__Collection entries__
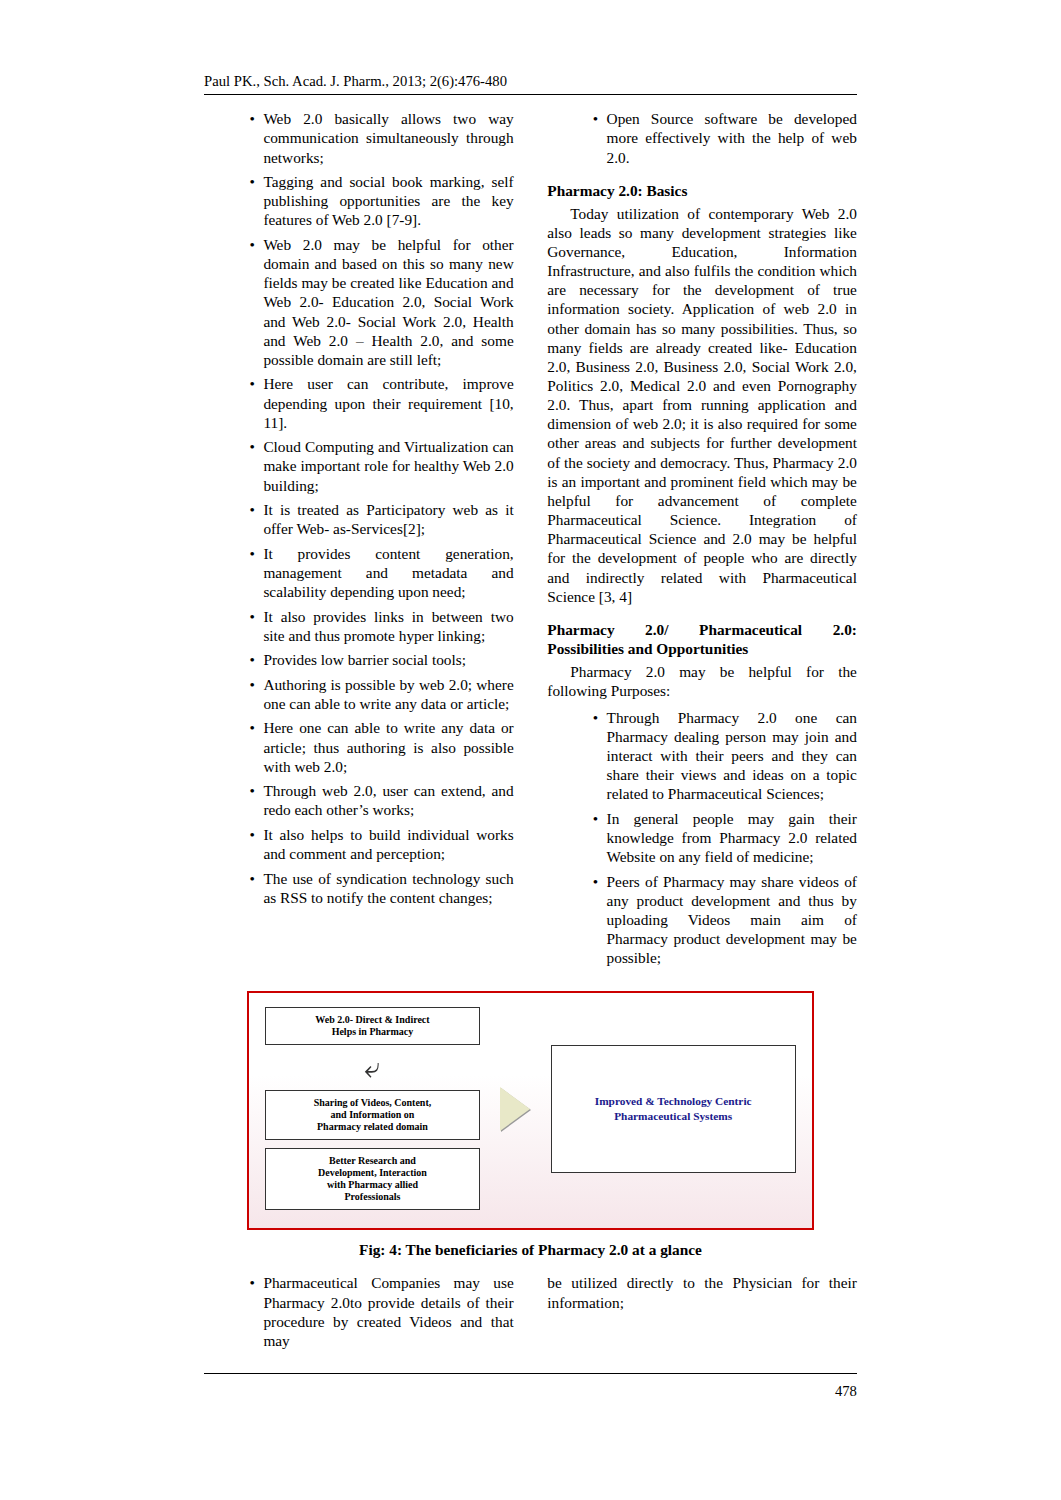Paul PK., Sch. Acad. J. Pharm., 2013; 2(6):476-480
Web 2.0 basically allows two way communication simultaneously through networks;
Tagging and social book marking, self publishing opportunities are the key features of Web 2.0 [7-9].
Web 2.0 may be helpful for other domain and based on this so many new fields may be created like Education and Web 2.0- Education 2.0, Social Work and Web 2.0- Social Work 2.0, Health and Web 2.0 – Health 2.0, and some possible domain are still left;
Here user can contribute, improve depending upon their requirement [10, 11].
Cloud Computing and Virtualization can make important role for healthy Web 2.0 building;
It is treated as Participatory web as it offer Web- as-Services[2];
It provides content generation, management and metadata and scalability depending upon need;
It also provides links in between two site and thus promote hyper linking;
Provides low barrier social tools;
Authoring is possible by web 2.0; where one can able to write any data or article;
Here one can able to write any data or article; thus authoring is also possible with web 2.0;
Through web 2.0, user can extend, and redo each other’s works;
It also helps to build individual works and comment and perception;
The use of syndication technology such as RSS to notify the content changes;
Open Source software be developed more effectively with the help of web 2.0.
Pharmacy 2.0: Basics
Today utilization of contemporary Web 2.0 also leads so many development strategies like Governance, Education, Information Infrastructure, and also fulfils the condition which are necessary for the development of true information society. Application of web 2.0 in other domain has so many possibilities. Thus, so many fields are already created like- Education 2.0, Business 2.0, Business 2.0, Social Work 2.0, Politics 2.0, Medical 2.0 and even Pornography 2.0. Thus, apart from running application and dimension of web 2.0; it is also required for some other areas and subjects for further development of the society and democracy. Thus, Pharmacy 2.0 is an important and prominent field which may be helpful for advancement of complete Pharmaceutical Science. Integration of Pharmaceutical Science and 2.0 may be helpful for the development of people who are directly and indirectly related with Pharmaceutical Science [3, 4]
Pharmacy 2.0/ Pharmaceutical 2.0: Possibilities and Opportunities
Pharmacy 2.0 may be helpful for the following Purposes:
Through Pharmacy 2.0 one can Pharmacy dealing person may join and interact with their peers and they can share their views and ideas on a topic related to Pharmaceutical Sciences;
In general people may gain their knowledge from Pharmacy 2.0 related Website on any field of medicine;
Peers of Pharmacy may share videos of any product development and thus by uploading Videos main aim of Pharmacy product development may be possible;
Web 2.0- Direct & Indirect
Helps in Pharmacy
⤷
Sharing of Videos, Content,
and Information on
Pharmacy related domain
Better Research and
Development, Interaction
with Pharmacy allied
Professionals
Improved & Technology Centric
Pharmaceutical Systems
Fig: 4: The beneficiaries of Pharmacy 2.0 at a glance
Pharmaceutical Companies may use Pharmacy 2.0to provide details of their procedure by created Videos and that may
be utilized directly to the Physician for their information;
478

__EXERCISE DIRECTIONS__
For this exercise, transcribe the entries verbatim and skip all pictures.

__REPLY__
Paul PK., Sch. Acad. J. Pharm., 2013; 2(6):476-480
Web 2.0 basically allows two way communication simultaneously through networks;
Tagging and social book marking, self publishing opportunities are the key features of Web 2.0 [7-9].
Web 2.0 may be helpful for other domain and based on this so many new fields may be created like Education and Web 2.0- Education 2.0, Social Work and Web 2.0- Social Work 2.0, Health and Web 2.0 – Health 2.0, and some possible domain are still left;
Here user can contribute, improve depending upon their requirement [10, 11].
Cloud Computing and Virtualization can make important role for healthy Web 2.0 building;
It is treated as Participatory web as it offer Web- as-Services[2];
It provides content generation, management and metadata and scalability depending upon need;
It also provides links in between two site and thus promote hyper linking;
Provides low barrier social tools;
Authoring is possible by web 2.0; where one can able to write any data or article;
Here one can able to write any data or article; thus authoring is also possible with web 2.0;
Through web 2.0, user can extend, and redo each other’s works;
It also helps to build individual works and comment and perception;
The use of syndication technology such as RSS to notify the content changes;
Open Source software be developed more effectively with the help of web 2.0.
Pharmacy 2.0: Basics
Today utilization of contemporary Web 2.0 also leads so many development strategies like Governance, Education, Information Infrastructure, and also fulfils the condition which are necessary for the development of true information society. Application of web 2.0 in other domain has so many possibilities. Thus, so many fields are already created like- Education 2.0, Business 2.0, Business 2.0, Social Work 2.0, Politics 2.0, Medical 2.0 and even Pornography 2.0. Thus, apart from running application and dimension of web 2.0; it is also required for some other areas and subjects for further development of the society and democracy. Thus, Pharmacy 2.0 is an important and prominent field which may be helpful for advancement of complete Pharmaceutical Science. Integration of Pharmaceutical Science and 2.0 may be helpful for the development of people who are directly and indirectly related with Pharmaceutical Science [3, 4]
Pharmacy 2.0/ Pharmaceutical 2.0: Possibilities and Opportunities
Pharmacy 2.0 may be helpful for the following Purposes:
Through Pharmacy 2.0 one can Pharmacy dealing person may join and interact with their peers and they can share their views and ideas on a topic related to Pharmaceutical Sciences;
In general people may gain their knowledge from Pharmacy 2.0 related Website on any field of medicine;
Peers of Pharmacy may share videos of any product development and thus by uploading Videos main aim of Pharmacy product development may be possible;
Web 2.0- Direct & Indirect
Helps in Pharmacy
⤷
Sharing of Videos, Content,
and Information on
Pharmacy related domain
Better Research and
Development, Interaction
with Pharmacy allied
Professionals
Improved & Technology Centric
Pharmaceutical Systems
Fig: 4: The beneficiaries of Pharmacy 2.0 at a glance
Pharmaceutical Companies may use Pharmacy 2.0to provide details of their procedure by created Videos and that may
be utilized directly to the Physician for their information;
478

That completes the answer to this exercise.